_Kutipan Sumber_
┌──

7 Pasien Corona dari Klaster Demo UU Cipta Kerja di Semarang Sembuh, 4 Dikarantina

Tujuh pasien Covid-19 dari klaster peserta aksi demonstrasi tolak Undang-Undang Cipta Kerja di Semarang dinyatakan sembuh. Dinas Kesehatan (Dinkes) Kota Semarang, memantau kondisi kesehatan empat peserta demonstran yang belum sembuh.

Redaksi Merdeka
Oleh Redaksi Merdeka - Reporter
7 Pasien Corona dari Klaster Demo UU Cipta Kerja di Semarang Sembuh, 4 Dikarantina
Ilustrasi corona. ©2020 Merdeka.com/shutterstock

Tujuh pasien Covid-19 dari klaster peserta aksi demonstrasi tolak Undang-Undang Cipta Kerja di Semarang dinyatakan sembuh. Dinas Kesehatan (Dinkes) Kota Semarang, memantau kondisi kesehatan empat peserta demonstran yang belum sembuh.

"Tujuh orang sembuh dari Covid-19 sudah kami izinkan untuk pulang. Empat orang lagi masih dalam karantina. Mereka tetap kami pantau kondisi kesehatannya," kata Kadinkes Kota Semarang, Abdul Hakam usai giat operasi protokol kesehatan di Jalan Pahlawan, Semarang, Selasa (20/10).

└──

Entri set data
┌──

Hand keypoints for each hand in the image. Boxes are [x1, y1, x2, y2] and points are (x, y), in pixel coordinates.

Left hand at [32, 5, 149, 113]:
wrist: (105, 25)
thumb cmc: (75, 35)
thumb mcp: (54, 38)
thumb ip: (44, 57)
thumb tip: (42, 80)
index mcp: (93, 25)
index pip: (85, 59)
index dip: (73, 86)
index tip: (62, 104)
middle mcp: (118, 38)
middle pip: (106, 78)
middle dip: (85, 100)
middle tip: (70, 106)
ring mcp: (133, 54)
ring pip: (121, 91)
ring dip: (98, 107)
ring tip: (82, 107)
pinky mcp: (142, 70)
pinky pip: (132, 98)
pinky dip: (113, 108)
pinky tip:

└──

_Daftar Kegiatan_
1. Dalam berita tentang pasien Covid-19 dari klaster demo di Semarang, berapa peserta demonstrasi yang masih dikarantina?
2. Teruskan berita tentang pasien Covid-19 dari klaster demo di Semarang itu, dimulai setelah kalimat terakhirnya.

_Daftar Jawaban_
1. Empat orang.

2.
Dia mengungkapkan tujuh orang tersebut dinyatakan sembuh setelah dua kali tes pemeriksaan melalui polymerase chain reaction (PCR) hasilnya negatif. "Mudah-mudahan tidak ada penambahan lagi," tuturnya.

Seperti diberitakan sebelumnya, 11 peserta demonstrasi Omnibus Law UU Cipta Kerja di Kota Semarang dinyatakan terpapar Covid-19 setelah dilakukan rapid test oleh perusahaan masing-masing.

Dari hasil rapid test itu, ada 10 orang yang dinyatakan reaktif Covid-19. Dinkes Kota Semarang kemudian melakukan tracking kontak erat terhadap 10 pekerja itu, dan menemukan satu orang lagi yang dinyatakan terkonfirmasi Covid-19.